# Exploratory Data Analysis

## Dataset File Structure and Class Proportions

FIrst I will investigate the file structure of the dataset. Below I do so by printing out the directory tree for the dataset.

In [1]:
import os

# Define a funtion that prints out the tree for a given directory,
# showing only subdirectories and file counts

def list_files(startpath):
    for root, dirs, files in os.walk(startpath):
        level = root.replace(startpath, '').count(os.sep)
        indent = ' ' * 4 * (level)
        print('{}-{}'.format(indent, os.path.basename(root)))
        subindent = ' ' * 4 * (level + 1)
        filecount = len(files)
        if filecount>0:
            print(f'{subindent}-{filecount} files')

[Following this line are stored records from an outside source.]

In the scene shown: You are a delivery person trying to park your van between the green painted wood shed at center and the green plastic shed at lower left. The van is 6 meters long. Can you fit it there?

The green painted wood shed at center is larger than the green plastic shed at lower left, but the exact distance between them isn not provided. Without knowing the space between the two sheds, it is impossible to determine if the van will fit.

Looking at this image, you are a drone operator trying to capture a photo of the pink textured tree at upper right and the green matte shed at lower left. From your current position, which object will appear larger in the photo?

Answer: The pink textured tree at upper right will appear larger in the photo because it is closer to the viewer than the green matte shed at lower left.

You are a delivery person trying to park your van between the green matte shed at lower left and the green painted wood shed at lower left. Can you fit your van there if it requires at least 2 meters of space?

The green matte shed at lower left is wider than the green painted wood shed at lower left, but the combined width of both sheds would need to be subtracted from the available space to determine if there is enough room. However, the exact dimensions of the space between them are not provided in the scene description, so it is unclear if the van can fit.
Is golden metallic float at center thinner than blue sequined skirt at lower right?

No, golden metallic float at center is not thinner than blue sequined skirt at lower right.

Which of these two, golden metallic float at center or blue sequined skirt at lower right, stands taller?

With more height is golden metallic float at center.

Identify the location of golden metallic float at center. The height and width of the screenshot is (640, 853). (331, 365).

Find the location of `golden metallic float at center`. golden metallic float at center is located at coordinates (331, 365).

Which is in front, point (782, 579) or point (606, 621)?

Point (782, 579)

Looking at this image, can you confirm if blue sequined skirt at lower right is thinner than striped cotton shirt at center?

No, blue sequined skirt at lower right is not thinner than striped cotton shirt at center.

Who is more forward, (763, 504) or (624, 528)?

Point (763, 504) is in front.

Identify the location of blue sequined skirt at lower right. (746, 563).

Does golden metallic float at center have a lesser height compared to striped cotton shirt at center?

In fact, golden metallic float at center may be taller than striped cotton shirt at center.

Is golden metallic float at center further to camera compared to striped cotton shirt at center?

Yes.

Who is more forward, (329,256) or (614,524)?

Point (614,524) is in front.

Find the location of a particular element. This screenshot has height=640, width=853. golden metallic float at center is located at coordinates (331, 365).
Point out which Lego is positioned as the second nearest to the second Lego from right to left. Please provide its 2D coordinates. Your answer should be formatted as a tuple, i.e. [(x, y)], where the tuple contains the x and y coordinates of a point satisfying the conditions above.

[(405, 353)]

list_files('../data/FLAME_Dataset_subset')

-FLAME_Dataset_subset
    -Test
        -Fire
            -353 files
        -No_Fire
            -211 files
    -Training
        -Fire
            -1574 files
        -No_Fire
            -889 files


As per the above, the dataset is split into Test and Training directories, each of which are further subdivided into Fire and No_Fire classed images. Examining the file counts clearly shows that there is a significant class imbalance between Fire and Non-Fire images, and that the Fire Class is overrepresented in the training set relative to the Test set. This may have an adverse impact on test specificity later on, as it may influence the CNN to class images as Fire (positive) less often

## Dataset Pixel Size

Next, I will plot the pizel sizes of all of the images in the dataset in $\mathbb{R}^2$

In [4]:
import matplotlib.pyplot as plt
from PIL import Image
import numpy as np

# Define a function that returns the pixel dimensions of an image as a list
def get_dims(im_path):
    im = Image.open(im_path)
    arr = np.array(im)
    h,w,c = arr.shape
    return [h,w]

get_dims('../data/FLAME_Dataset_subset/Training/Fire/resized_frame20129.jpg')

[254, 254]